**PASSAGE**
## begin

Topic: Law and Civil Liberties

One Year after Kelo, Good News and Bad News

June 23rd was the anniversary of the Supreme Court’s infamous Kelo decision, allowing local governments to transfer property from one private owner to another so long as there is some perceived public benefit. And, of course, there always is some benefit; as Justice Sandra Day O’Connor wrote in dissent, “Nothing is to prevent the State from replacing any Motel 6 with a Ritz-Carlton, any home with a shopping mall, or any farm with a factory” — because in each such case the city would get more tax revenue, and the city council would regard that as a public benefit.

On the anniversary of the decision, homeowners Susette Kelo and Pasquale Cristofaro finally settled with the city of New London on the terms of their eviction.

Also on the anniversary, President Bush signed an executive order that, in the words of a Washington Post headline, “Limits Eminent-Domain Seizures.” The Post and the AP should have learned by now to be more skeptical of Bush administration claims. The executive order really does very little. It says the federal government will only take property from its owners “for the purpose of benefiting the general public.” But the Supreme Court has just said that virtually anything goes under that standard.

Cato author Timothy Sandefur says that the executive order likely means nothing, but it’s good that the president issued it anyway, considering that the administration didn’t file a brief in the Kelo case.

Cato author Ilya Somin disagrees, saying, “Bogus reform efforts such as this one create a danger that the public will be falsely persuaded that the problem has been solved.” And he agrees that “this language validates virtually any economic development condemnation that the feds might want to pursue. Officials can (and do) always claim that the goal of a taking is to benefit ‘the general public’ and not ‘merely’ the new owners.”

If you don’t believe these churlish libertarians, you can listen to dedicated land-grabber Douglas Kendall of the Community Rights Counsel (a private nonprofit organization formed to assist governments in their efforts to take their citizens’ property), who told the AP, “This order appears to apply to a null, or virtually null, set of government actions.” He noted with relief that the order did not include a ban on funding for state and local development projects that employ eminent domain.

So where’s the promised good news? Well, it may pale next to the news that Kelo and her neighbors are finally being forced out and the news that the Kelo decision opened the floodgates for more property seizures than ever. But it’s still good news that Cato has just published Cornerstone of Liberty: Property Rights in the 21st Century by Timothy Sandefur, the first post-Kelo book on why property rights matter, how they’re protected in the Constitution, how local governments and the Supreme Court are ignoring the Constitution, and how to protect property rights after Kelo. Buy it now. Read it. Send it to your legislator and your member of Congress. And keep an extra around to give to the next neighbor whose property is threatened with seizure.

Protecting Your Privacy

As I purchased $10 worth of trinkets at the Container Store, the clerk began the transaction by saying, “May I have your phone number?” I replied, “Uh, no.” And that was that; without any objection he rang up the transaction. 

One way people can protect their privacy is by saying “no” more often. Companies ask for information, but they often don’t require it.

## end

**BRIEF A**
List every person the article about Kelo names.

**RECORDS TO USE**

## begin

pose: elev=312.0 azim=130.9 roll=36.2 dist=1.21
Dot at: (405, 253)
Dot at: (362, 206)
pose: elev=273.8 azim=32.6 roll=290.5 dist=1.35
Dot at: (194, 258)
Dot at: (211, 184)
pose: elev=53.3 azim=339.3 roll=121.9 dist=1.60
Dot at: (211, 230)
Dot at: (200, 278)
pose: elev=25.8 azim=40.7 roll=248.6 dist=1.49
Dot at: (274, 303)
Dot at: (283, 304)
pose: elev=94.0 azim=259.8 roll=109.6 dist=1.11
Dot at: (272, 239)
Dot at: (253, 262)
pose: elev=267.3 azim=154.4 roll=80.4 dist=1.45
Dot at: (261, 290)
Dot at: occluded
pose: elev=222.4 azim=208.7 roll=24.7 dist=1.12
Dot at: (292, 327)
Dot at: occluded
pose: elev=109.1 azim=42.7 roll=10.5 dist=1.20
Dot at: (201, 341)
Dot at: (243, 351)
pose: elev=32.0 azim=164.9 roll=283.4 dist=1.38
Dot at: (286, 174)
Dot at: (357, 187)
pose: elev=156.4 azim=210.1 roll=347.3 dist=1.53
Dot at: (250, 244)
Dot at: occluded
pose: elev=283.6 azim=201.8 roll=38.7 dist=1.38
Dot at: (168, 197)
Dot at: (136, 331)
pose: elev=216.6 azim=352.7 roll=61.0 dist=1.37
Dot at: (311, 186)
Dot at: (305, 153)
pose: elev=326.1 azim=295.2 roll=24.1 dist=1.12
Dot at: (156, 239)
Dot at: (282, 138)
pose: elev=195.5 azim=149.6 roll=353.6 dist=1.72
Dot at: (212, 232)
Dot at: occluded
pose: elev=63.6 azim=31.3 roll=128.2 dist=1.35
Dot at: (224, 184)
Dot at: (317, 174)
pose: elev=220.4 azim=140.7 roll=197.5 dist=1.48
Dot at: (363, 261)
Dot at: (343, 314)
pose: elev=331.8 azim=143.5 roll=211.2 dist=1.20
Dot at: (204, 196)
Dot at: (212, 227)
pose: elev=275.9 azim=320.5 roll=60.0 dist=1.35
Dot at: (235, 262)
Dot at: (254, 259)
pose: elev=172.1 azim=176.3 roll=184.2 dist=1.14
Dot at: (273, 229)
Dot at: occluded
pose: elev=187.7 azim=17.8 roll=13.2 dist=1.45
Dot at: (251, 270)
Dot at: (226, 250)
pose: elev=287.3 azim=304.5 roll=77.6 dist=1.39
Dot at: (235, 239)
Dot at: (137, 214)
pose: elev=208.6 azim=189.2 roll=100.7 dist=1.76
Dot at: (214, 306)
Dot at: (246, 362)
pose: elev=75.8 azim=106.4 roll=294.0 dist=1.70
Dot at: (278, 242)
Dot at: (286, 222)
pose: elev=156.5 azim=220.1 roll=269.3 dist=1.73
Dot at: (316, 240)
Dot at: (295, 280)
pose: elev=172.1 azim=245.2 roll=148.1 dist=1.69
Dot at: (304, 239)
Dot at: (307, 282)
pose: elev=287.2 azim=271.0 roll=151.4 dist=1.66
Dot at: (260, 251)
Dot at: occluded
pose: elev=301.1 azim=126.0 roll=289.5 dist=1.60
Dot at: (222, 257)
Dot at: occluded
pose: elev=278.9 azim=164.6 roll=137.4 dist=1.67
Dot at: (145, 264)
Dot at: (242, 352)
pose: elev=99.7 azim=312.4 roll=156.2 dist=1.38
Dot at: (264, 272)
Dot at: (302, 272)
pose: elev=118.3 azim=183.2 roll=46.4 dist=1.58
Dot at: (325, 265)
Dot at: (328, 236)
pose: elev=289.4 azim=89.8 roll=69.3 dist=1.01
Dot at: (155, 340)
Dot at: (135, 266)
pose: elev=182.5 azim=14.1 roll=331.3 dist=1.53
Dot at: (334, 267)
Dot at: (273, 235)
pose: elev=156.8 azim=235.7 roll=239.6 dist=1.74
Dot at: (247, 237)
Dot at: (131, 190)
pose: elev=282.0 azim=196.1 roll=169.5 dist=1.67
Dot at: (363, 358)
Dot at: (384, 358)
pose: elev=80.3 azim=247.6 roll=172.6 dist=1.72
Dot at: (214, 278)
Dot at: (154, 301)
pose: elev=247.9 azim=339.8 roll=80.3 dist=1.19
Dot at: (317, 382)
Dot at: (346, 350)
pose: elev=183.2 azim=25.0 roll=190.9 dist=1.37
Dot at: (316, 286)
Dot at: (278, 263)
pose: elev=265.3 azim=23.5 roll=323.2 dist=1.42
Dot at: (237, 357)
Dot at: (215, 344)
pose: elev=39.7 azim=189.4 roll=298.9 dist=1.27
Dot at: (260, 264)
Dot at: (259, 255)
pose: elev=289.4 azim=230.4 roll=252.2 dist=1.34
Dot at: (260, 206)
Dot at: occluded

## end

**BRIEF B**
Write out all of the records again, starting with the line that contains "pose: elev=187.7 azim=17.8" and going on through the line that contains "Dot at: (286, 222)". Increase by 100 each coordinate that gives the point's place in the second view, and leave the poses and first-view positions unchanged.

**FULL RESPONSE A**
Sandra Day O'Connor, Susette Kelo, Pasquale Cristofaro, President Bush, Timothy Sandefur, Ilya Somin, Douglas Kendall

**FULL RESPONSE B**
pose: elev=187.7 azim=17.8 roll=13.2 dist=1.45
Dot at: (251, 270)
Dot at: (326, 350)
pose: elev=287.3 azim=304.5 roll=77.6 dist=1.39
Dot at: (235, 239)
Dot at: (237, 314)
pose: elev=208.6 azim=189.2 roll=100.7 dist=1.76
Dot at: (214, 306)
Dot at: (346, 462)
pose: elev=75.8 azim=106.4 roll=294.0 dist=1.70
Dot at: (278, 242)
Dot at: (386, 322)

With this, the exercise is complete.